» Passage for review:

____

Having been involved in numerous government reorganizations in its past, Tapped knows the kind of mischief that can be made under the name of "consolidation." But this issue is particularly sensitive in an administration that has already proven itself incredibly resistant to public inquiries. With the heavy push they are making to approve this new department quickly, we hope Leahy will stay the course he charted yesterday. [posted 9:45 am]
[Link]
COUNTERPUNCH DRUNK. We've severely criticized Alexander Cockburn and Jeffrey St. Clair's radical newsletter Counterpunch before. But this spoof, "Arafat Calls for Democratic Elections in the United States," is not bad as satire (though we're not sure about some of the "facts" alleged in the item). To quote:
"Mr. Bush is tainted by his association with Jim-Crow-style selective disenfranchisement and executive strong-arm tactics in a southeastern province controlled by his brother," said Mr. Arafat, who was elected with 87% of the vote in 1996 elections in the West Bank and Gaza, declared to be free and fair by international observers, including former U.S. president Jimmy Carter. "Our count shows that he would have lost the election if his associates hadn't deprived so many thousands of African-Americans, an oppressed minority, of the right to vote..."[posted 9:10 am]Bush was not without his supporters, however. Israeli Prime Minister Ariel Sharon, elected head of a country that legally discriminates among its citizens on the basis of religious belief, forbids political candidates from advocating an end to that discrimination, and disenfranchises an entire people through military occupation, dismissed the call as 'absurd.'
[Link]
ONE NATION, INDIVISIBLE. It seems that it's cool this morning to make fun of the Ninth Circuit for ruling that the Pledge of Allegiance is unconstitutional. Certainly that's what cowardly Democrats have been up to. But the fact is that, even if it doesn't matter much (we don't think the pledge is very oppressive), the ruling is eminently defensible. Don't ask Tapped, ask UCLA law professor Eugene Volokh:
So this isn't some liberal court creating some new constitutional right, or defying Supreme Court precedent. The Ninth Circuit's decision wasn't dictated by the Court's precedents, but it was certainly a plausible application of them.

____

» Material provided:

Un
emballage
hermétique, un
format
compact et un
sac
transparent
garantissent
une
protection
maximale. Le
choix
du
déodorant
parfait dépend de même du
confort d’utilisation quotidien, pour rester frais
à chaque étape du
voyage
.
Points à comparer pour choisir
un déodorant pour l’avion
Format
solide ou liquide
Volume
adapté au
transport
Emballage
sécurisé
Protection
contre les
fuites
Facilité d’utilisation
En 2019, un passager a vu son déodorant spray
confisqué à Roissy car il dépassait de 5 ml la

____

» Work order:
Extend the political blog excerpt, picking up after its final sentence on the Ninth Circuit's Pledge of Allegiance ruling.

» Answer for the task:
We hope our readers will read the rest of Volokh's post, because it goes through the arguments in some detail and concludes that this issue will, in all likelihood, make it to the Supreme Court, where a 5-4 ruling one way or the other can be expected. And that projected margin, in itself, is proof that the Ninth Circuit wasn't behaving in a roguish manner. Quite frankly, it's just plain Orwellian to argue that the phrase "under God" in the pledge doesn't have anything to do with religion. [posted 8:30 am]
[Link]
ANN COULTER READER CONTEST! We'd almost run out of things to say about that nutty gal, Ann Coulter. But then she went and wrote another book. But it may not be much of a book. Tapped reader U.R. reports that one chapter into Coulter's book -- "I only managed to get through the first chapter," he writes, because "I can't read the book more than a few minutes at a time" -- he's already found two obvious factual errors. On page 7, Coulter writes that Jim Jeffords "opposed Reagan's tax cut, supported the elder Bush's tax hike, supported Clinton's tax hike, and opposed the younger Bush's tax cut." She's right about the first two. But we checked, and Jeffords -- like all Republicans at the time -- voted against Clinton's 1993 budget (which included the tax hike) and for George W. Bush's recent tax cut. The latter is a pretty glaring error, both because it was so recent and because Jeffords' refusal to oppose the cut was a major blow to liberals who thought his party switch would help them defeat it.
(On the same page, Coulter also writes that Jeffords "voted against Clinton's impeachment" -- which is impossible, as the Senate never voted on impeachment. The House has the power to impeach; the Senate only votes on whether or not to convict. Jeffords did, however, vote against conviction. So maybe we're quibbling.)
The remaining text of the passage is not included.